## What to work on
Would you reproduce all of the entries exactly?

(Saved data entries)
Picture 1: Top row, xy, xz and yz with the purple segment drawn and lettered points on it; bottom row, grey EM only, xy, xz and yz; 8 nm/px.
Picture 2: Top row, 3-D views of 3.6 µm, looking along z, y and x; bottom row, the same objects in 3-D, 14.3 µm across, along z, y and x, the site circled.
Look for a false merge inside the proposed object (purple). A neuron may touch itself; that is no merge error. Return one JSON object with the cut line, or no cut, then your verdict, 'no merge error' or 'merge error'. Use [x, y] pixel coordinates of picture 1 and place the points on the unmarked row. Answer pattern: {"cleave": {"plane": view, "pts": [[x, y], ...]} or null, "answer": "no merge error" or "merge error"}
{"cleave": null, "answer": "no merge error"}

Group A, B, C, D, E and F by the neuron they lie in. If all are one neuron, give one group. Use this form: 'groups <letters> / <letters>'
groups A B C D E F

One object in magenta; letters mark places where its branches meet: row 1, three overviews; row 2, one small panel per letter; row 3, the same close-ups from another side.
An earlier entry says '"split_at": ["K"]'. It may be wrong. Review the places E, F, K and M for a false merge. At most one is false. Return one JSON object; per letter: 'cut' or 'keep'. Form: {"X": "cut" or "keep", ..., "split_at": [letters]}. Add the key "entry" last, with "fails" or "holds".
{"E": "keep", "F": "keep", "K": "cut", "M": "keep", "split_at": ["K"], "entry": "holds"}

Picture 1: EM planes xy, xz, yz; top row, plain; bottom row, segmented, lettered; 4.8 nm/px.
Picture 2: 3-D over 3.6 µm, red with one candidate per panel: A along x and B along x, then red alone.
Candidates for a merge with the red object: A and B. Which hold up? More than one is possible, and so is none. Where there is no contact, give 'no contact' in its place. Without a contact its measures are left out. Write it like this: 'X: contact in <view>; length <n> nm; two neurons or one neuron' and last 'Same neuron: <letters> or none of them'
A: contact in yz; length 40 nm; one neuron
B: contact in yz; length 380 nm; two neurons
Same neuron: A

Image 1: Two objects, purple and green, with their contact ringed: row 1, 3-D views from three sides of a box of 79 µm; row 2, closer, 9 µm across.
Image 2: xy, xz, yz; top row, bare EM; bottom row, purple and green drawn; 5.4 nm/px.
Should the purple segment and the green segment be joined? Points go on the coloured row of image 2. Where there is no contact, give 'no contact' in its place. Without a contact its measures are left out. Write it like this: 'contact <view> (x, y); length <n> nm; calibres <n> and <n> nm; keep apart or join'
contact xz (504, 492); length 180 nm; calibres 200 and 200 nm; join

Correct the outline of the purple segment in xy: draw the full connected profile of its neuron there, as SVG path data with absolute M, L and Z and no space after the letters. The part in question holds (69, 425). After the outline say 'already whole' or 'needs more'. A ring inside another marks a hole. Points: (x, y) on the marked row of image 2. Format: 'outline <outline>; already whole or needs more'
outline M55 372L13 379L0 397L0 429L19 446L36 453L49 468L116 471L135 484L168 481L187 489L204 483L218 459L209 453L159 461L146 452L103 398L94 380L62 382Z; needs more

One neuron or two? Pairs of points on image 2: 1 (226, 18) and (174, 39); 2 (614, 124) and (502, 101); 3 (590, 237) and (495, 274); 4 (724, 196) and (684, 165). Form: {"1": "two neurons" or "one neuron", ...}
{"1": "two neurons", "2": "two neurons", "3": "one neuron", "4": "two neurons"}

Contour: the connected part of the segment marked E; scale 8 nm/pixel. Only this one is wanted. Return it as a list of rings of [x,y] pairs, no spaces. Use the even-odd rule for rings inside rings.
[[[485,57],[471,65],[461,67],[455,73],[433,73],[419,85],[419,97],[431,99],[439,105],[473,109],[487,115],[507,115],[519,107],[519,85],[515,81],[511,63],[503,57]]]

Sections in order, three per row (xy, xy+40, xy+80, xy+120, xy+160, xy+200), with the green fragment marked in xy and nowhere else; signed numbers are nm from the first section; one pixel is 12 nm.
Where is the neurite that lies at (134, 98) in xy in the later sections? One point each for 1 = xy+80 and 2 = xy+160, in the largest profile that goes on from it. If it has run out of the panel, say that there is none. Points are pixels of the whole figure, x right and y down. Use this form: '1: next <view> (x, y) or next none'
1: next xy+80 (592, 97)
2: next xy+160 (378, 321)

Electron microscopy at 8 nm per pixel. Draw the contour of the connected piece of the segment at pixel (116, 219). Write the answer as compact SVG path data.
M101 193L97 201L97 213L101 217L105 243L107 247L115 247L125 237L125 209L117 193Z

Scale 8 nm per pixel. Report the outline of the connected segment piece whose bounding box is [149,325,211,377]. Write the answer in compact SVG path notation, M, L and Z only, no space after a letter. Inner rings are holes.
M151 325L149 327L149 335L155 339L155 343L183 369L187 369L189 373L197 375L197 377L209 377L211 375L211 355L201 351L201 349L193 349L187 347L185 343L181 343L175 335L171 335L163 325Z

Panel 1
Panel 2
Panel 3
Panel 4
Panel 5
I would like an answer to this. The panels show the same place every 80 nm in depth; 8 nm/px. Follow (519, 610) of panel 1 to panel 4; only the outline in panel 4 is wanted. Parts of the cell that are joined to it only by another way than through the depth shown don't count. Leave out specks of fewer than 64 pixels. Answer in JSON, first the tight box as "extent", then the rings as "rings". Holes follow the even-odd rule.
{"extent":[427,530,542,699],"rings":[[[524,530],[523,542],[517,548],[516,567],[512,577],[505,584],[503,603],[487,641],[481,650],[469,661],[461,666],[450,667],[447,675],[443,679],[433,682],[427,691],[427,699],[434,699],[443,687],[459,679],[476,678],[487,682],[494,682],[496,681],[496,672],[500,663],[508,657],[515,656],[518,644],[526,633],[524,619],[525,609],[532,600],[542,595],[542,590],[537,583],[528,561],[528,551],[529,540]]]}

## Task output
Picture 1: Top row, xy, xz and yz with the purple segment drawn and lettered points on it; bottom row, grey EM only, xy, xz and yz; 8 nm/px.
Picture 2: Top row, 3-D views of 3.6 µm, looking along z, y and x; bottom row, the same objects in 3-D, 14.3 µm across, along z, y and x, the site circled.
Look for a false merge inside the proposed object (purple). A neuron may touch itself; that is no merge error. Return one JSON object with the cut line, or no cut, then your verdict, 'no merge error' or 'merge error'. Use [x, y] pixel coordinates of picture 1 and place the points on the unmarked row. Answer pattern: {"cleave": {"plane": view, "pts": [[x, y], ...]} or null, "answer": "no merge error" or "merge error"}
{"cleave": null, "answer": "no merge error"}

Group A, B, C, D, E and F by the neuron they lie in. If all are one neuron, give one group. Use this form: 'groups <letters> / <letters>'
groups A B C D E F

One object in magenta; letters mark places where its branches meet: row 1, three overviews; row 2, one small panel per letter; row 3, the same close-ups from another side.
An earlier entry says '"split_at": ["K"]'. It may be wrong. Review the places E, F, K and M for a false merge. At most one is false. Return one JSON object; per letter: 'cut' or 'keep'. Form: {"X": "cut" or "keep", ..., "split_at": [letters]}. Add the key "entry" last, with "fails" or "holds".
{"E": "keep", "F": "keep", "K": "cut", "M": "keep", "split_at": ["K"], "entry": "holds"}

Picture 1: EM planes xy, xz, yz; top row, plain; bottom row, segmented, lettered; 4.8 nm/px.
Picture 2: 3-D over 3.6 µm, red with one candidate per panel: A along x and B along x, then red alone.
Candidates for a merge with the red object: A and B. Which hold up? More than one is possible, and so is none. Where there is no contact, give 'no contact' in its place. Without a contact its measures are left out. Write it like this: 'X: contact in <view>; length <n> nm; two neurons or one neuron' and last 'Same neuron: <letters> or none of them'
A: contact in yz; length 40 nm; one neuron
B: contact in yz; length 380 nm; two neurons
Same neuron: A

Image 1: Two objects, purple and green, with their contact ringed: row 1, 3-D views from three sides of a box of 79 µm; row 2, closer, 9 µm across.
Image 2: xy, xz, yz; top row, bare EM; bottom row, purple and green drawn; 5.4 nm/px.
Should the purple segment and the green segment be joined? Points go on the coloured row of image 2. Where there is no contact, give 'no contact' in its place. Without a contact its measures are left out. Write it like this: 'contact <view> (x, y); length <n> nm; calibres <n> and <n> nm; keep apart or join'
contact xz (504, 492); length 180 nm; calibres 200 and 200 nm; join

Correct the outline of the purple segment in xy: draw the full connected profile of its neuron there, as SVG path data with absolute M, L and Z and no space after the letters. The part in question holds (69, 425). After the outline say 'already whole' or 'needs more'. A ring inside another marks a hole. Points: (x, y) on the marked row of image 2. Format: 'outline <outline>; already whole or needs more'
outline M55 372L13 379L0 397L0 429L19 446L36 453L49 468L116 471L135 484L168 481L187 489L204 483L218 459L209 453L159 461L146 452L103 398L94 380L62 382Z; needs more

One neuron or two? Pairs of points on image 2: 1 (226, 18) and (174, 39); 2 (614, 124) and (502, 101); 3 (590, 237) and (495, 274); 4 (724, 196) and (684, 165). Form: {"1": "two neurons" or "one neuron", ...}
{"1": "two neurons", "2": "two neurons", "3": "one neuron", "4": "two neurons"}

Contour: the connected part of the segment marked E; scale 8 nm/pixel. Only this one is wanted. Return it as a list of rings of [x,y] pairs, no spaces. Use the even-odd rule for rings inside rings.
[[[485,57],[471,65],[461,67],[455,73],[433,73],[419,85],[419,97],[431,99],[439,105],[473,109],[487,115],[507,115],[519,107],[519,85],[515,81],[511,63],[503,57]]]

Sections in order, three per row (xy, xy+40, xy+80, xy+120, xy+160, xy+200), with the green fragment marked in xy and nowhere else; signed numbers are nm from the first section; one pixel is 12 nm.
Where is the neurite that lies at (134, 98) in xy in the later sections? One point each for 1 = xy+80 and 2 = xy+160, in the largest profile that goes on from it. If it has run out of the panel, say that there is none. Points are pixels of the whole figure, x right and y down. Use this form: '1: next <view> (x, y) or next none'
1: next xy+80 (592, 97)
2: next xy+160 (378, 321)

Electron microscopy at 8 nm per pixel. Draw the contour of the connected piece of the segment at pixel (116, 219). Write the answer as compact SVG path data.
M101 193L97 201L97 213L101 217L105 243L107 247L115 247L125 237L125 209L117 193Z

Scale 8 nm per pixel. Report the outline of the connected segment piece whose bounding box is [149,325,211,377]. Write the answer in compact SVG path notation, M, L and Z only, no space after a letter. Inner rings are holes.
M151 325L149 327L149 335L155 339L155 343L183 369L187 369L189 373L197 375L197 377L209 377L211 375L211 355L201 351L201 349L193 349L187 347L185 343L181 343L175 335L171 335L163 325Z

Panel 1
Panel 2
Panel 3
Panel 4
Panel 5
I would like an answer to this. The panels show the same place every 80 nm in depth; 8 nm/px. Follow (519, 610) of panel 1 to panel 4; only the outline in panel 4 is wanted. Parts of the cell that are joined to it only by another way than through the depth shown don't count. Leave out specks of fewer than 64 pixels. Answer in JSON, first the tight box as "extent", then the rings as "rings". Holes follow the even-odd rule.
{"extent":[427,530,542,699],"rings":[[[524,530],[523,542],[517,548],[516,567],[512,577],[505,584],[503,603],[487,641],[481,650],[469,661],[461,666],[450,667],[447,675],[443,679],[433,682],[427,691],[427,699],[434,699],[443,687],[459,679],[476,678],[487,682],[494,682],[496,681],[496,672],[500,663],[508,657],[515,656],[518,644],[526,633],[524,619],[525,609],[532,600],[542,595],[542,590],[537,583],[528,561],[528,551],[529,540]]]}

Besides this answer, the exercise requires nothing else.